Scheduled speakers at the MVHS event included Kurt Long, aerodynamic research engineer and lab manager of aerospace computing at NASA Ames; Frank Cascarano, a physics instructor at Foothill College; Dr. Christopher Gardner, an associate professor of medicine at Stanford; Ryan McCarthy, a science and technology policy adviser with the California Air Resources Board; Dr. Jill Helms, a Stanford University professor; and Alejandro Garcia, a professor at San Jose State University.

All of the speakers donated their time, according to Grissom.

Scheduled topics of discussion included: what it takes to be an intern at a large engineering firm, the pleasures of understanding physics and the science of nutrition.

"Exposure to scientific careers opens up students' eyes to the greater world and to fields that they hadn't even thought of before," Grissom said.

The principal said he hoped students would be inspired by the presentations and informational booths and might even find a career path.

"In our society, that's where the jobs are going to be," he said. "This valley in particular is at the cutting edge of all that. We have so many resources that are so close to us.
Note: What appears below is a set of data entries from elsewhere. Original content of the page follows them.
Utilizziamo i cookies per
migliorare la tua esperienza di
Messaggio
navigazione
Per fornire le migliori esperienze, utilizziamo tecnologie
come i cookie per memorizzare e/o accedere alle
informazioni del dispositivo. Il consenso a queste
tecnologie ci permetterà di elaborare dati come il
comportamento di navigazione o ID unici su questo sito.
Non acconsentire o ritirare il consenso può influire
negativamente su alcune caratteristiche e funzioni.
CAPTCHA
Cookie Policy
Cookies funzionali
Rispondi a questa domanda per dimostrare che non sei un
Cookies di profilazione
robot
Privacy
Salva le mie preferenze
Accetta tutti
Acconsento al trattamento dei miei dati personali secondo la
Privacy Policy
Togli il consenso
It's really nice to be able to bring that directly onto campus for our kids."

Comments

Like this comment
Posted by James
a resident of Whisman Station
on Dec 3, 2013 at 2:29 pm


Awesome, us baby boomers are going to need every one of these kids to succeed so that they can support us in our retirement.


Like this comment
Posted by Betsy
a resident of Old Mountain View
on Dec 3, 2013 at 3:19 pm

What about the ARTS?!?!?!?
Next year it needs to be steAm
Science, technology, engenieering, ARTS & math!!


Like this comment
Posted by Martin Omander
a resident of Rex Manor
on Dec 3, 2013 at 4:24 pm

I like Betsy's STEAM acronym that includes Arts :-)

Although, if we are going to be honest with ourselves, it's in the traditional STEM fields that we see a labor shortage and it's in those fields that we need future talent to be able to pay our bills. And it's perfectly doable. Just think how many more smart engineers and scientists we'd get if young women applied to STEM college courses at the same rate as young men do.


Like this comment
Posted by Old Ben
a resident of Shoreline West
on Dec 4, 2013 at 11:06 am

"Son, you've got to get the skills to work in the auto industry! The American auto industry is the envy of the world!"